Для выступлений в Берлине арендовали здание Кролль-оперы, администрация которой сразу же поставила русских артистов в известность, что на премьере будет присутствовать император Вильгельм. Дягилев, узнав об этом, смутился: некоторые декорации не успели доставить в Берлин, в том числе задник для «Клеопатры», а кайзер больше всего хотел увидеть именно этот балет. К счастью, остальное оформление было в наличии и оставалось лишь слегка изменить свет, «что позволило использовать за колоннадой простую черную ткань».
Наступил вечер премьеры. Театр заполнили свита и берлинский бомонд. Наконец, появился и сам Вильгельм с императрицей. Ему очень понравилась программа и особенно балет «Клеопатра». Отдавая должное воскрешению Л. Бакстом Египта, кайзер сказал, что увиденное им — «настоящее откровение для этнологов» и он заставит немецких ученых учиться в Русском балете. Поздравив Маэстро с успехом, Вильгельм выразил желание пройти за кулисы, чтобы увидеть, как рождается «чудо искусства». Пробираться пришлось по узким и неудобным проходам. Но ведь не откажешь в такой просьбе венценосцу, пусть и чужой страны! Словом, бедный Сергей Павлович измучился, прокладывая путь и «не смея поворачиваться спиной к любознательному императору, засыпавшему его рядом вопросов».
В Берлине, где Русский балет имел настоящий триумф, у труппы появился новый друг — граф Гарри фон Кесслер. Вместе с поэтом Гуго фон Гофмансталем он предложил создать для В. Нижинского сценарий на библейскую тему: о прекрасном целомудренном юноше Иосифе и отвергнутой им жене его хозяина Потифара. Сергею Павловичу эта идея понравилась, и он решил обратиться к Рихарду Штраусу с просьбой написать музыку для нового балета.
Из столицы Германии труппа выехала в Будапешт, где импресарио собирался дать несколько спектаклей в Государственном театре. Здесь русских артистов вновь ожидал громадный успех, а Дягилева — встреча с южноамериканским импресарио Чиакчи, который еще год назад предложил ему организовать гастроли. Теперь он вновь поднял эту тему, причем очень настойчиво. И директор Русского балета, наконец, принял окончательное решение: осенью следующего, 1913 года труппа во главе с бароном Дмитрием Гинцбургом отправится в Южную Америку. Узнав об этом, режиссер Григорьев удивленно спросил:
— Но почему не с Вами, Сергей Павлович?
Последовал уклончивый ответ:
— Вы же знаете, я не люблю моря, и, кроме того, Южная Америка меня не интересует.

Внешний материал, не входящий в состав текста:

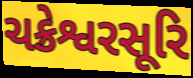
ચક્રેશ્વરસૂરિ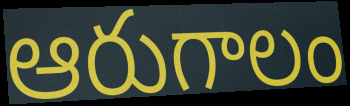
ఆరుగాలంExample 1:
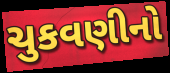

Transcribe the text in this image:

ચુકવણીનો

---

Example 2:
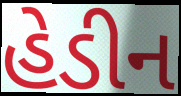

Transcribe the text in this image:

હેડીન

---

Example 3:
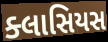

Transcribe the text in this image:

ક્લાસિયસ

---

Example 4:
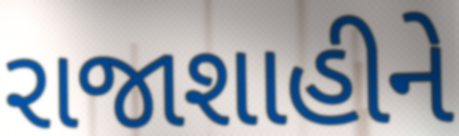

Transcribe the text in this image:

રાજાશાહીને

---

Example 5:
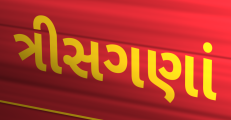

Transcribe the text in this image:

ત્રીસગણાં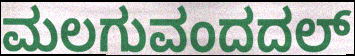
ಮಲಗುವಂದದಲ್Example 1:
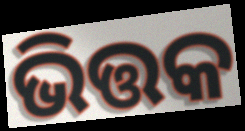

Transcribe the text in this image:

ଭିତ୍ତକ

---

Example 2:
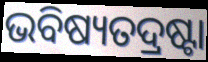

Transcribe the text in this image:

ଭବିଷ୍ୟତଦ୍ରଷ୍ଟା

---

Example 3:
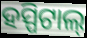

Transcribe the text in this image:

ହସ୍ପିଟାଲ୍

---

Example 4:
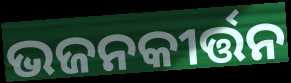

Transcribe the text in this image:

ଭଜନକୀର୍ତ୍ତନ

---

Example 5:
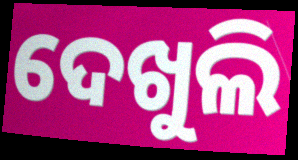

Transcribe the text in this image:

ଦେଖୁଲି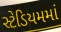
સ્ટેડિયમમાંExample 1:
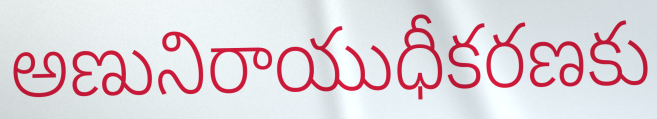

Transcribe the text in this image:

అణునిరాయుధీకరణకు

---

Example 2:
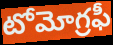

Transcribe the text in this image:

టోమోగ్రఫీ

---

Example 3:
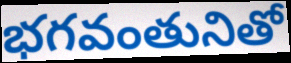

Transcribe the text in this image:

భగవంతునితో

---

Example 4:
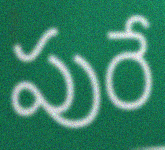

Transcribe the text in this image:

పురే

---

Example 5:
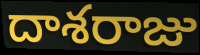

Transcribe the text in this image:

దాశరాజు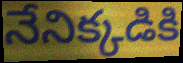
నేనిక్కడికి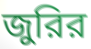
জুরির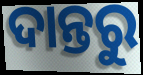
ଦାନ୍ତରୁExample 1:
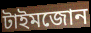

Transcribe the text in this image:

টাইমজোন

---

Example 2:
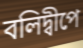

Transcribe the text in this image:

বলিদ্বীপে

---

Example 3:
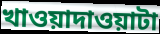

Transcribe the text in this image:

খাওয়াদাওয়াটা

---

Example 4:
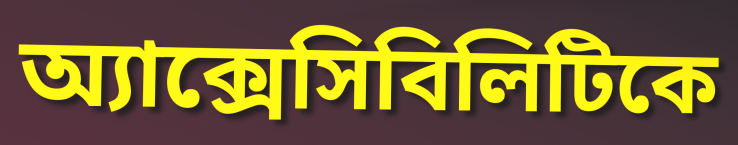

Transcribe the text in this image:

অ্যাক্সেসিবিলিটিকে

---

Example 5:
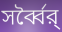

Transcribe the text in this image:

সর্ব্বৈর্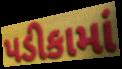
પડીકામાં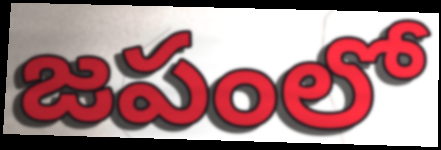
జపంలో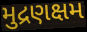
મુદ્રણક્ષમ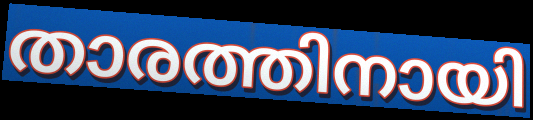
താരത്തിനായി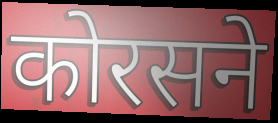
कोरसने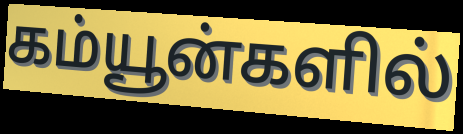
கம்யூன்களில்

Но так ли было на самом деле? Успех Русского балета в Европе казался уже чем-то само собой разумеющимся, и Дягилеву явно хотелось большего — такова уж была его натура. Даже прохладный прием в Вене, где среди музыкантов Императорского балета нашлось немало завистников, его не очень расстроил. Теперь, когда забрезжил американский «поход», всё это казалось не столь важным. А значит — вперед, к новым высотам!

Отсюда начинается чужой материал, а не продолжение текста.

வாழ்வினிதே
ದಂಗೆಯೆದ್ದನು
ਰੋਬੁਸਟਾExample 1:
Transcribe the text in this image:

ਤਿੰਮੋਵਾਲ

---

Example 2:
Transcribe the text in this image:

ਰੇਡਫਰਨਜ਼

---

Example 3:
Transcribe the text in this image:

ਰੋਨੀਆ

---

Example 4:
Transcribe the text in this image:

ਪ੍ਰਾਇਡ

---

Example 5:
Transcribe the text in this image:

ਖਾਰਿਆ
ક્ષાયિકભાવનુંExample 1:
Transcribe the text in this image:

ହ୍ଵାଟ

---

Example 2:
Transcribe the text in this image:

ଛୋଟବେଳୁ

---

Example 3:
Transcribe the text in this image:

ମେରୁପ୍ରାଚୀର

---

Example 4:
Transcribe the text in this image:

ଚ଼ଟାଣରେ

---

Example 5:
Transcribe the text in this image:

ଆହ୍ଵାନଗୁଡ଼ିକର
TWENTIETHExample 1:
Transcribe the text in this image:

Глава четырнадцатая «В ТОЧНОСТИ ТО, ЧЕГО Я ХОТЕЛ»
Наступил 1913 год — очень важный в жизни Русского балета и самого Дягилева. Труппа встретила его в Вене, где были намечены двухнедельные гастроли. Неожиданным, пожалуй, даже для самого Дягилева успехом здесь пользовался балет «Тамар». С восторгом приняла публика и выступление В. Нижинского в классическом па-де-де на музыку П. И. Чайковского. Но всё перечеркнул неприятный инцидент, связанный с постановкой «Петрушки». В дело вмешались политика и зависть местных музыкантов.
Отношения между Российской империей и Австро-Венгрией в то время были обострены, и к русским здесь относились с предубеждением. А интендант придворной оперы, по происхождению пруссак, осмелился пригласить труппу Русского балета в Вену! Это привело в бешенство многих местных музыкантов, и они встретили «гастролеров» с неприкрытой враждебностью. Стравинский, вспоминая об этом, писал: «Ни в одной стране я не видел ничего подобного. Я допускаю, что в это время некоторые части моей музыки не могли быть сразу схвачены таким консервативным оркестром как венский; но я не ожидал совершенно того, чтобы его неприязненность доходила до того, чтобы открыто саботировать репетиции и громко отпускать грубые выражения, вроде следующего: „грязная музыка“. К тому же эту враждебность разделяла и вся администрация». Вскоре о конфликте знал «весь город». И всё же «Петрушку», несмотря на явный саботаж австрийских оркестрантов, показали дважды.